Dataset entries
________________________________________

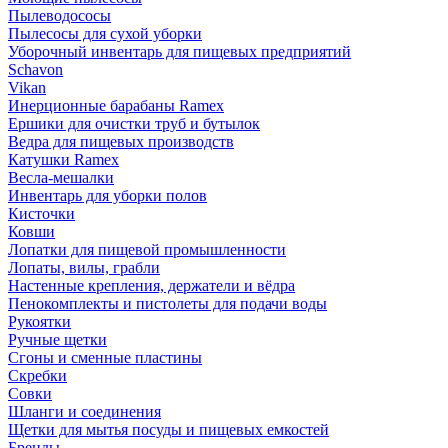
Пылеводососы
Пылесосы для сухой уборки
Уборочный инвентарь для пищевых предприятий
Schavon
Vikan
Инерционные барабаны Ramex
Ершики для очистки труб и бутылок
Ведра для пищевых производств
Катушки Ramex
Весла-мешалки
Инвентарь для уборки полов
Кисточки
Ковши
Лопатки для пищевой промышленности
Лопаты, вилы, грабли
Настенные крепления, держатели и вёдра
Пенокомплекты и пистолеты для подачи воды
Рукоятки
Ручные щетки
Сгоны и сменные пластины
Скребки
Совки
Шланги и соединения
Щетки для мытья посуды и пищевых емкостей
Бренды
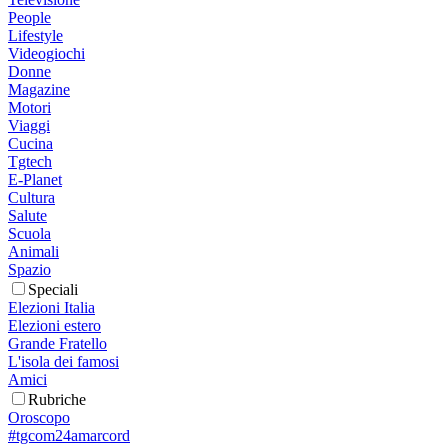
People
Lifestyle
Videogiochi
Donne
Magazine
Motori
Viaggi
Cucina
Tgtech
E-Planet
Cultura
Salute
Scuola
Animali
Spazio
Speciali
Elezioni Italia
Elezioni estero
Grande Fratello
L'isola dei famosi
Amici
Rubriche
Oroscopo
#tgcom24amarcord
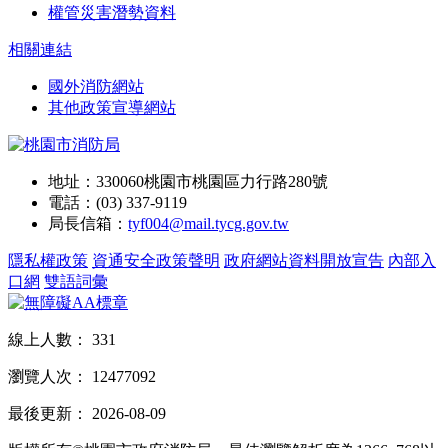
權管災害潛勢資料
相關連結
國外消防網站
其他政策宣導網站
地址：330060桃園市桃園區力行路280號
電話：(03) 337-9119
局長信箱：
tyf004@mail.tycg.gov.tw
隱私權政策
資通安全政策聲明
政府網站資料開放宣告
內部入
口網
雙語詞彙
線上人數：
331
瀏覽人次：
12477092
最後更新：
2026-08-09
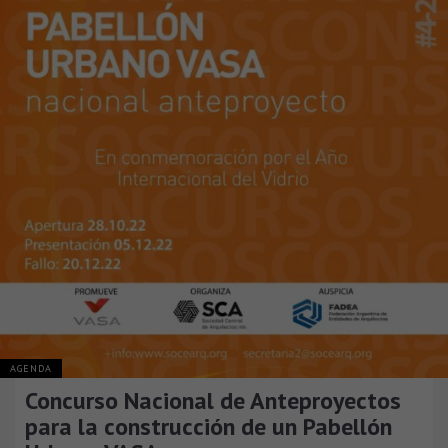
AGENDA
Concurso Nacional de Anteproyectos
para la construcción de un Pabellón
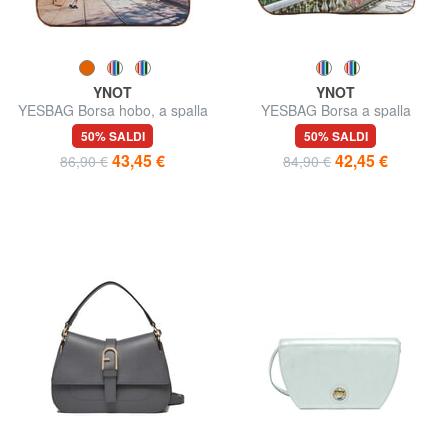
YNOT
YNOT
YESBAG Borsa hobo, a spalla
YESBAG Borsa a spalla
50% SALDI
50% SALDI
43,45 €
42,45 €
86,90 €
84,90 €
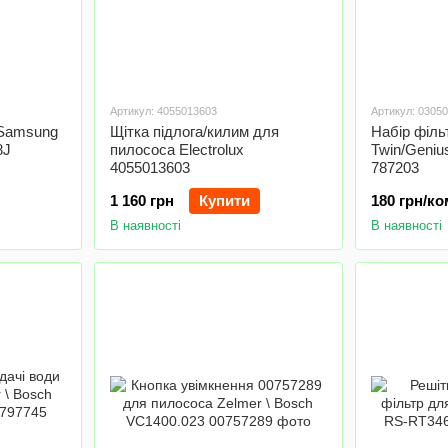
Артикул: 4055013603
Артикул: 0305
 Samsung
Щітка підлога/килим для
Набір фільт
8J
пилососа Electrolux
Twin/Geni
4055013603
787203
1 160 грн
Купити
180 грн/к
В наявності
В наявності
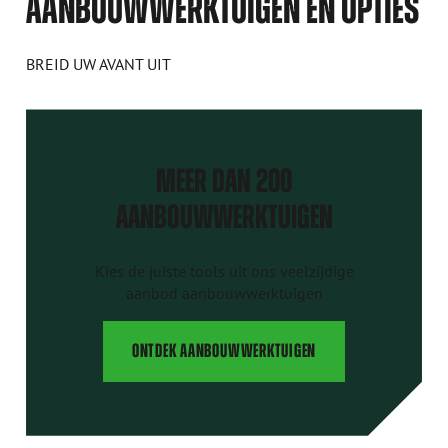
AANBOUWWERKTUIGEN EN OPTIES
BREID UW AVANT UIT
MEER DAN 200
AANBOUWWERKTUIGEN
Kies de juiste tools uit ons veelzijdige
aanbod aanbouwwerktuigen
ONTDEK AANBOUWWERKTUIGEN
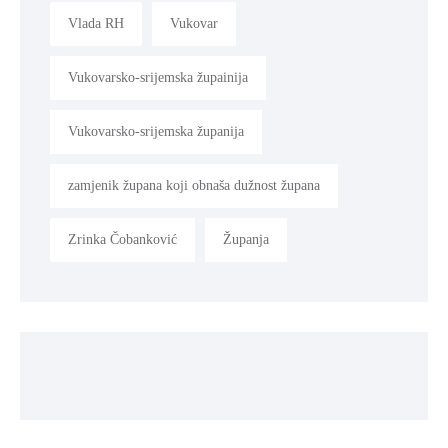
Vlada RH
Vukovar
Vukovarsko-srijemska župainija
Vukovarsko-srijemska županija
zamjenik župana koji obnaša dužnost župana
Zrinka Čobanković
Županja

________________________________________

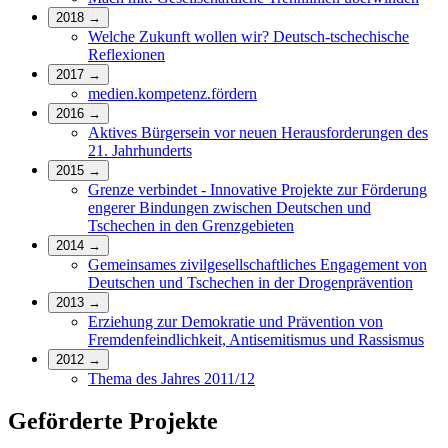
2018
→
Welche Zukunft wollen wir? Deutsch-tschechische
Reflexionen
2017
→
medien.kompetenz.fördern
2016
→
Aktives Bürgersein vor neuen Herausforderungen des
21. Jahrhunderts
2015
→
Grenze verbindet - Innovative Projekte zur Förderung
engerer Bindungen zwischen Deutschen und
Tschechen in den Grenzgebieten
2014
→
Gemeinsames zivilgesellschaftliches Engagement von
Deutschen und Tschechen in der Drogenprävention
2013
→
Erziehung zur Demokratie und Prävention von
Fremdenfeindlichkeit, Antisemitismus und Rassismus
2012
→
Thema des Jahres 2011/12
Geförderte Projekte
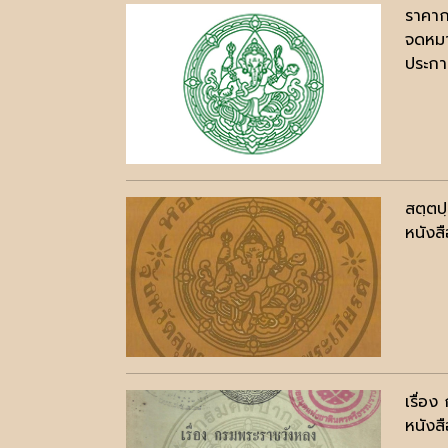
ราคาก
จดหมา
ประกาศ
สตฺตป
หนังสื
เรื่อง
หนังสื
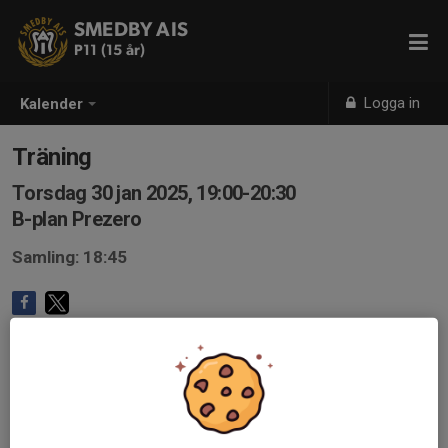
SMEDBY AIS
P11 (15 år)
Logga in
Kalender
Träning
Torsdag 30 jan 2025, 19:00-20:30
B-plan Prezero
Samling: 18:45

________________________________________

» **What you need to do**
Determine how many lines of the data above contain the string "YESBAG", and answer with the number only.

» **Problem solution**
2